За то время, пока Ариэль стоял неподвижно, с его мокрой одежды и волос на полу натекла лужица воды. Порыв ветра из ближайшего приоткрытого окна заставил задрожать и так измученное холодом тело. Пришло время решать. Ариэль мог остаться стоять, как был, мокрым на холодном сквозняке и умереть от лихорадки через несколько дней, проклиная мучителей и в глубине души зная, что избежал худших испытаний. Или он мог что-то с этим сделать и лишиться возможности вот так просто и почти честно перед ликами милосердных богов сбежать с поля боя.

Даже не додумав мысль до конца, Ариэль начал раздеваться. Он снял рубашку и штаны, спина и мокрые ягодицы на сквозняке немедленно заледенели. Разложив одежду по полу, он преодолел оставшиеся два шага до клетки и вытянул руку: огонь тотчас вспыхнул, заметался, пытаясь укусить и сжечь ладонь, потёк по толстым прутьям вверх и вниз, пока вся клетка не загорелась. Металл начал краснеть, издавая лёгкий гул. Магическое пламя слепило глаза и дарило драгоценное тепло. Оно шло ровным потоком, обещая рано или поздно прогнать въевшийся до костей холод, и обжигало, стоило зазеваться.

Когда разницу между согревшимся передом и заледеневшей спиной стало невозможно игнорировать, Ариэль развернулся и осторожно попятился к заколдованным прутьям. Когда тепло стало жечь-щекотать ягодицы, он замер.

Он мог это перетерпеть, мог выиграть этот бой или проиграть его, не столь важно – главное, сохранить себя и выиграть войну. Отец, всегда занятой, доверивший воспитание сыновей другу, потратил время для их обучения лишь одному – тому, что считал самым важным. Он всегда повторял и требовал, чтобы они крепко-накрепко запомнили с самых малых лет: никогда, никогда, никогда не сдаваться.

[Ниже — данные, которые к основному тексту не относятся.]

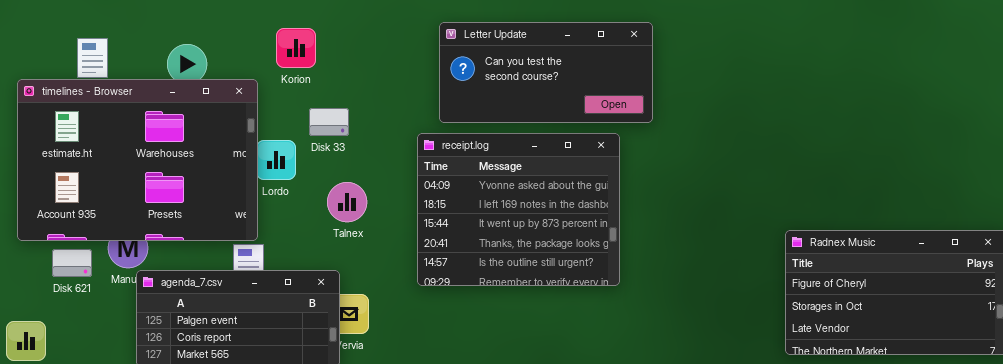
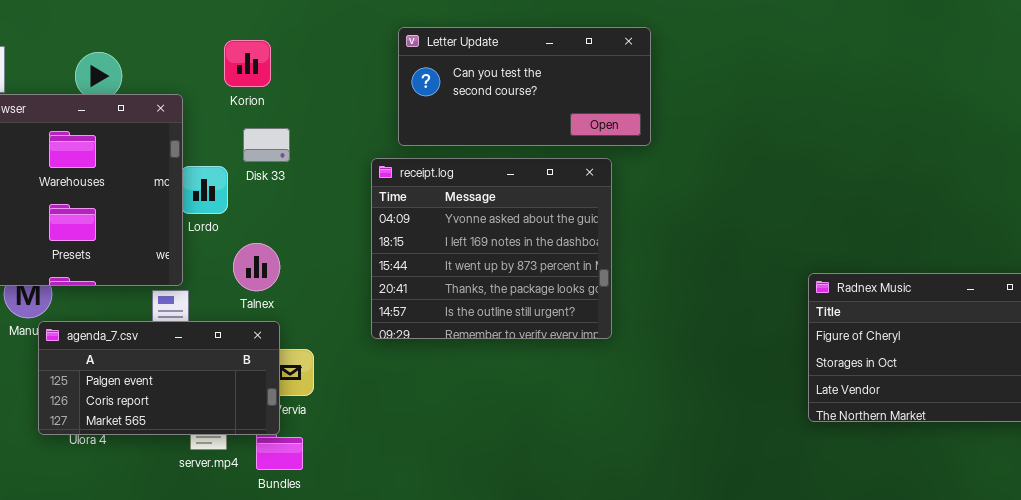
Korion: [276,28,316,68] -> [224,40,271,87], moved
Talnex: [327,182,367,222] -> [233,243,280,291], moved

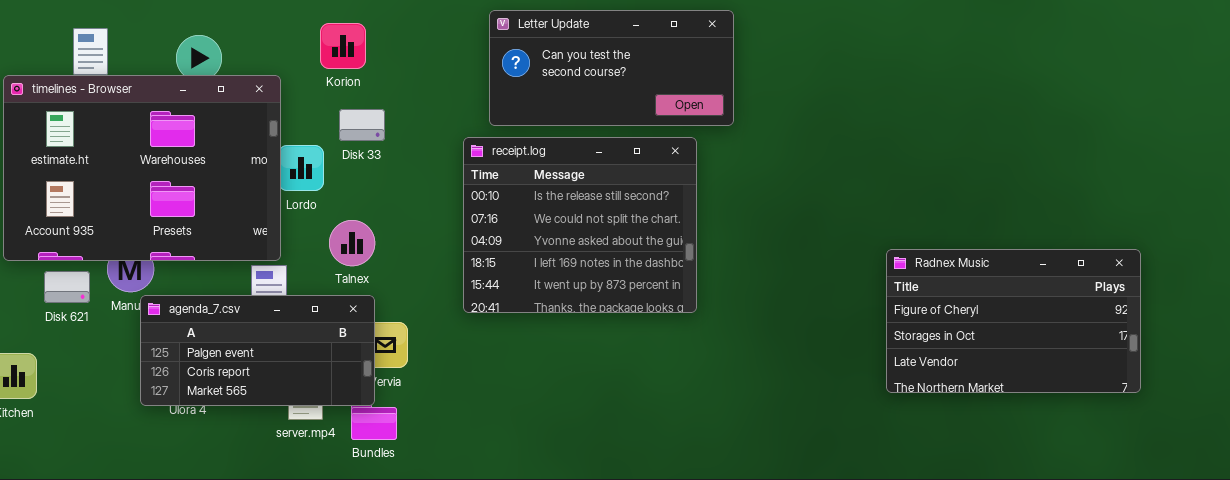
receipt.log: [371,158,612,339] -> [463,137,697,313], scrolled up 2 rows

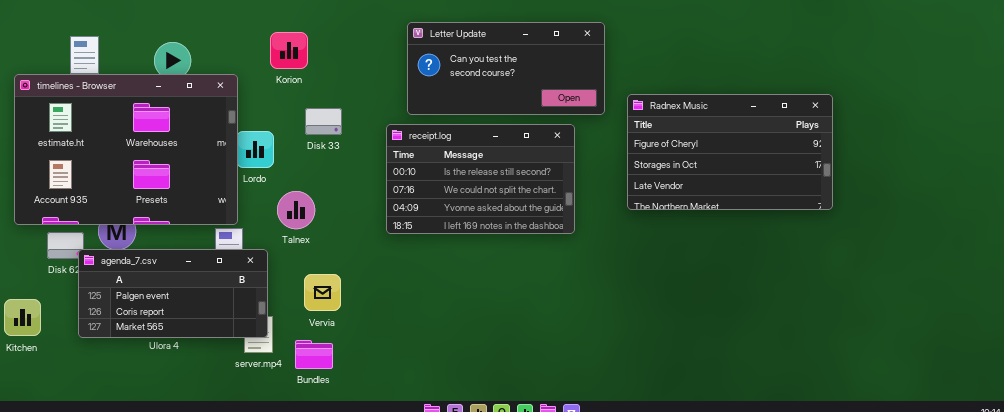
Disk 33: [339,109,385,141] -> [305,108,342,135], moved
receipt.log: [463,137,697,313] -> [386,124,575,234], resized
Radnex Music: [886,249,1141,393] -> [627,94,833,210], moved
agenda_7.csv: [140,295,375,406] -> [78,249,268,338], moved

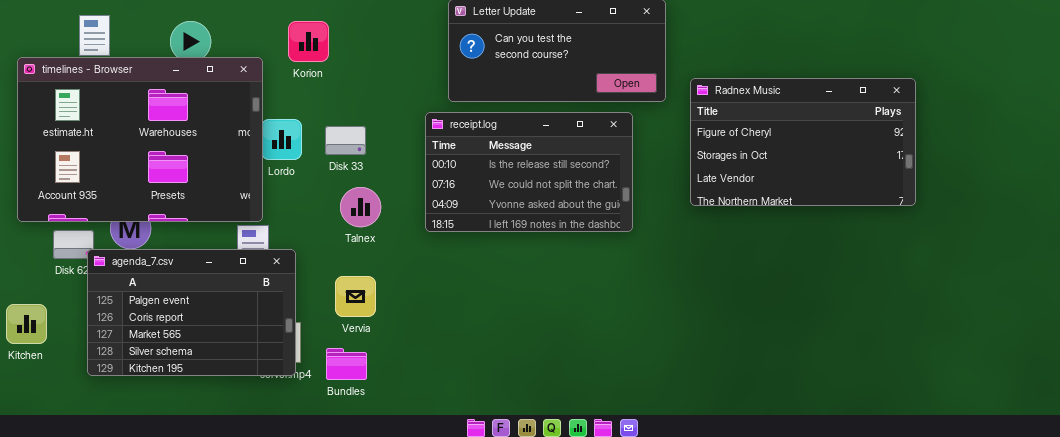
Korion: [270,32,308,69] -> [288,21,329,62], moved
Disk 33: [305,108,342,135] -> [325,126,366,155], moved
Talnex: [277,191,315,229] -> [340,187,381,227], moved
agenda_7.csv: [78,249,268,338] -> [87,249,296,376], resized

Ариэль встряхнул головой, и сорвавшиеся с кончиков волос капли воды зашипели, соприкасаясь с раскалённым металлом.

Когда спина и ноги высохли и перестали напоминать кусок льда, зато на ягодицах, казалось, появилась поджаристая корочка, Ариэль осторожно повернулся к горячим прутьям лицом. Металл за это время раскалился чуть ли не добела. Прячась от слепящего света, Ариэль закрыл ладонью лицо. Наконец-то ему было тепло. Ужасно хотелось упасть на пол и уснуть. Забывшись, он пошатнулся и едва не наделал беды, инстинктивно попытавшись ухватиться за раскалённую огнём единственную опору. Пришлось найти иную позу: сцепить руки за спиной, выставить вперёд колено, защищая самую нежную часть тела. Когда Ариэль замер в неподвижности, невидяще глядя на терзающий металл огонь, то услышал:

– Не самое плохое зрелище. Но сзади он намного лучше, глаже, сочней.

– Я же тебе говорил. А ты ворчал, как старый дед.

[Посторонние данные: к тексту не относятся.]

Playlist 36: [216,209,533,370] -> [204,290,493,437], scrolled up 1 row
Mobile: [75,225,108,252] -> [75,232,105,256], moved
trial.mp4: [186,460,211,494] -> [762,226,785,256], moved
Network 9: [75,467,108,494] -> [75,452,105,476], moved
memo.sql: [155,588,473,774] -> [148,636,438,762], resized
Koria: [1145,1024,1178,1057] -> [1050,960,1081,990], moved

Давешние знакомые, но уже не в облачениях воинов, а в роскошных одеждах высшей знати, оказались стоящими совсем рядом с клеткой. Ариэль не мог понять, как пропустил их появление, и как долго они уже наблюдали за ним и глумились над полной его наготой и беззащитностью. Он отступил на шаг от пылающих прутьев, и огонь немедленно исчез. Металл ещё недолго светился и негромко гудел-потрескивал, пока всё не стихло.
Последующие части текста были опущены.